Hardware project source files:
● ● ● ● ●
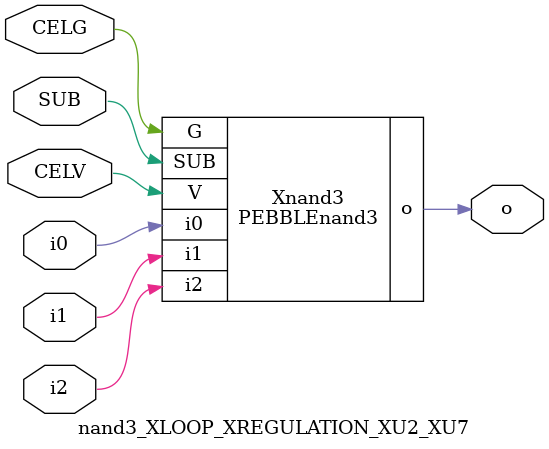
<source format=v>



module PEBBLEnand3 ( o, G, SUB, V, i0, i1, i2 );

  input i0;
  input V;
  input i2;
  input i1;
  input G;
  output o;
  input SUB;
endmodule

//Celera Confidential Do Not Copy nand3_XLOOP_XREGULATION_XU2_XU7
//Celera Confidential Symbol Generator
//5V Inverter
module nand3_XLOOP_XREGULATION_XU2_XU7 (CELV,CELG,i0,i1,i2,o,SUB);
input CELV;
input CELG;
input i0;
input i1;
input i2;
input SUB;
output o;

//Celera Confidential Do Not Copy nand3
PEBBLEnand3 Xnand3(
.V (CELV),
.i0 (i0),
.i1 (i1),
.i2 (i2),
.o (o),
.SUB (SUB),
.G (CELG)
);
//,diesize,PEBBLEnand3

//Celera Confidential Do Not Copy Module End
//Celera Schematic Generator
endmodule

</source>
● ● ● ● ●
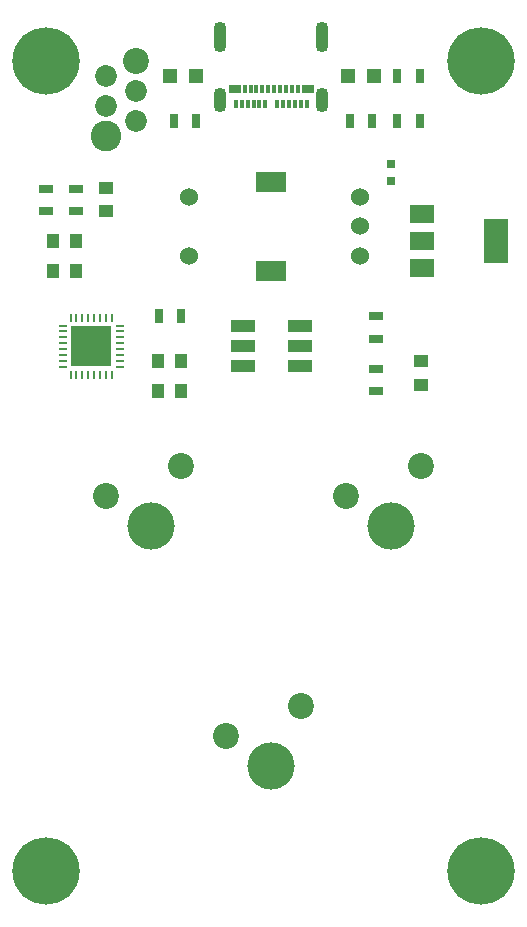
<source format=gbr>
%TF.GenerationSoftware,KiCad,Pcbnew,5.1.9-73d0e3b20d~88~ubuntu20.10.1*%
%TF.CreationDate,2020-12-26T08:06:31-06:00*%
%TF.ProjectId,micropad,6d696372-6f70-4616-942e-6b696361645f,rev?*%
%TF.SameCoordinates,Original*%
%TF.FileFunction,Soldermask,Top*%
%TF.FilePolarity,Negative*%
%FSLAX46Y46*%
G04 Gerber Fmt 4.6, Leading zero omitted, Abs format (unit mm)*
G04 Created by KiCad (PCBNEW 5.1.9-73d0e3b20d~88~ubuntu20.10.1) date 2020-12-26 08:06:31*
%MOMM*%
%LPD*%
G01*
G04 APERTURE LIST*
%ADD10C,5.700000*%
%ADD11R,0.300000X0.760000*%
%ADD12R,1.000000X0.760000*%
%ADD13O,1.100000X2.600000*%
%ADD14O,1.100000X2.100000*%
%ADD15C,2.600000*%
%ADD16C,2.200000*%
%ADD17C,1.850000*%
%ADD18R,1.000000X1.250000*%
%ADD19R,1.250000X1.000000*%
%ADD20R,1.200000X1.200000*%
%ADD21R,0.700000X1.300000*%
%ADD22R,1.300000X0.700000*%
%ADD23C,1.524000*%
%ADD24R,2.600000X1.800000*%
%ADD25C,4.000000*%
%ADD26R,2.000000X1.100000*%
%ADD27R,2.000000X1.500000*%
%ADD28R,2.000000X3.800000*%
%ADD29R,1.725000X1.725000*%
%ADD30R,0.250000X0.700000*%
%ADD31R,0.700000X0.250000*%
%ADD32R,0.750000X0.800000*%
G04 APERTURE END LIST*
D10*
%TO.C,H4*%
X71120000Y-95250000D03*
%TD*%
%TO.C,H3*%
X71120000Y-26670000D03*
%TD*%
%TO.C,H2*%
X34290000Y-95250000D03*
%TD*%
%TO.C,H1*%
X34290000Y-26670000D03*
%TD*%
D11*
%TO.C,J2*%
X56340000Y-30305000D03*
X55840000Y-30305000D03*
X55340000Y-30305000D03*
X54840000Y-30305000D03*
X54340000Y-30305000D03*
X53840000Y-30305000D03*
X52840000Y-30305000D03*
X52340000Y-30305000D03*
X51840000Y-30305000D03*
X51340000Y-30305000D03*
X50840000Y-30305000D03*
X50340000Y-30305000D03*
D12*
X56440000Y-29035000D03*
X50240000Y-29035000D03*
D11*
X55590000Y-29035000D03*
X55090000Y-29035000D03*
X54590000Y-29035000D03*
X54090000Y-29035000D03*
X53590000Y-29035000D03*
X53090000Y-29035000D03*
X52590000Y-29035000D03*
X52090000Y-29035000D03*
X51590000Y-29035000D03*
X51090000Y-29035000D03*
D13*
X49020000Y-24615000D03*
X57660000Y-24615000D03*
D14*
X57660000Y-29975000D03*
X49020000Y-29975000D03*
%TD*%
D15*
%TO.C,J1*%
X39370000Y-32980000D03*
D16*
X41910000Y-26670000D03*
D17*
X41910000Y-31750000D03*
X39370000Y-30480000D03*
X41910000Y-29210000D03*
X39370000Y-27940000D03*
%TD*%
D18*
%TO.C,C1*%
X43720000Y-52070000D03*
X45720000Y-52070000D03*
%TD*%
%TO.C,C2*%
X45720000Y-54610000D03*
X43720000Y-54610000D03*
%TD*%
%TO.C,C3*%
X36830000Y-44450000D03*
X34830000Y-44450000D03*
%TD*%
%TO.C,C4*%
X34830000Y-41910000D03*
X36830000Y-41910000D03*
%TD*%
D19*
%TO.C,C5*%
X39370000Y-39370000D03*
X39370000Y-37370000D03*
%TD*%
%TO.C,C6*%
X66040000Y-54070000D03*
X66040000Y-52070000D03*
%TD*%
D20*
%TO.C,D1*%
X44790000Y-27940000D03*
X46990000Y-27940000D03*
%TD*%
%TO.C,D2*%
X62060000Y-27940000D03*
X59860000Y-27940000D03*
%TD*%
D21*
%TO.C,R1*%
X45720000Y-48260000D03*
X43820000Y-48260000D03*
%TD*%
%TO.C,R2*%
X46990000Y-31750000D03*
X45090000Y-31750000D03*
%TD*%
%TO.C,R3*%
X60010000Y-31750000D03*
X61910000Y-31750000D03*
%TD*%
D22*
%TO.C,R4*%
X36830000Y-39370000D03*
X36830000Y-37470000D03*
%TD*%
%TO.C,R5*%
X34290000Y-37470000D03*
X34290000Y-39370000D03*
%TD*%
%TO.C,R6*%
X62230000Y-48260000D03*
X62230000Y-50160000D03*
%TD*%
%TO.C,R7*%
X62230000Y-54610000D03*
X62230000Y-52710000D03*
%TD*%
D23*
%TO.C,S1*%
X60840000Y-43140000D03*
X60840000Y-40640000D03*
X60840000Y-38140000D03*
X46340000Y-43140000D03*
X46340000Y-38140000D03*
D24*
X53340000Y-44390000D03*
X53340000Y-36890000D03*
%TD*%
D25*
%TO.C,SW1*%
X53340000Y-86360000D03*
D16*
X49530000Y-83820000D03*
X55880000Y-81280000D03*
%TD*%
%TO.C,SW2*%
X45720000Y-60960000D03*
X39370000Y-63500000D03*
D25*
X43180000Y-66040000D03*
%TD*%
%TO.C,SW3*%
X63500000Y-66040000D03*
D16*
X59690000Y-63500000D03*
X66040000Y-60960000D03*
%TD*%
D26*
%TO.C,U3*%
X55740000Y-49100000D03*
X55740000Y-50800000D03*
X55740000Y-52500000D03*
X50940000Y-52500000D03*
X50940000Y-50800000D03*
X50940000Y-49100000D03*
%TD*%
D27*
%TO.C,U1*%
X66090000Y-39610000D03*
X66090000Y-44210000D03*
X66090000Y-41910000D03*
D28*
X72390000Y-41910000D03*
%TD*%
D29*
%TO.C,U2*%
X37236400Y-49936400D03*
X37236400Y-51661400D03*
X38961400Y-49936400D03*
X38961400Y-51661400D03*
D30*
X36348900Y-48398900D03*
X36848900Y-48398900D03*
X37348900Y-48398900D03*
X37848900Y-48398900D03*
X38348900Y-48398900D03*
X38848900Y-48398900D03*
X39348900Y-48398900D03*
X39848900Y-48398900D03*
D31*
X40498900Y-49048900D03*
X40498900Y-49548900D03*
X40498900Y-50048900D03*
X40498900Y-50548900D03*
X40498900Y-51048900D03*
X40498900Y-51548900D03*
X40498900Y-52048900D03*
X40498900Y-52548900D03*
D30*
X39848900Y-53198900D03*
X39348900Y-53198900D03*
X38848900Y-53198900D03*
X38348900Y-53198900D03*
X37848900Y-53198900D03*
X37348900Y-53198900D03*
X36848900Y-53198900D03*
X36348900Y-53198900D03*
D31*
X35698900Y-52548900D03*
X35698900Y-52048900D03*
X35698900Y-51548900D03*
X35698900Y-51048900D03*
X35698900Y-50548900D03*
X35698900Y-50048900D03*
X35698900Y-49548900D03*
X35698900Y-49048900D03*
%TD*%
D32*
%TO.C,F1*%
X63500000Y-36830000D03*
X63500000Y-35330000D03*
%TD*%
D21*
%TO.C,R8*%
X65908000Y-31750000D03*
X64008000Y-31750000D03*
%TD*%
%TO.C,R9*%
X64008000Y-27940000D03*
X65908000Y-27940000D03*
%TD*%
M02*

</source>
● ● ● ● ●
Written task:
Matching lines for the string "Celera": work out how many the records contain and write only the number.

Exercise result:
5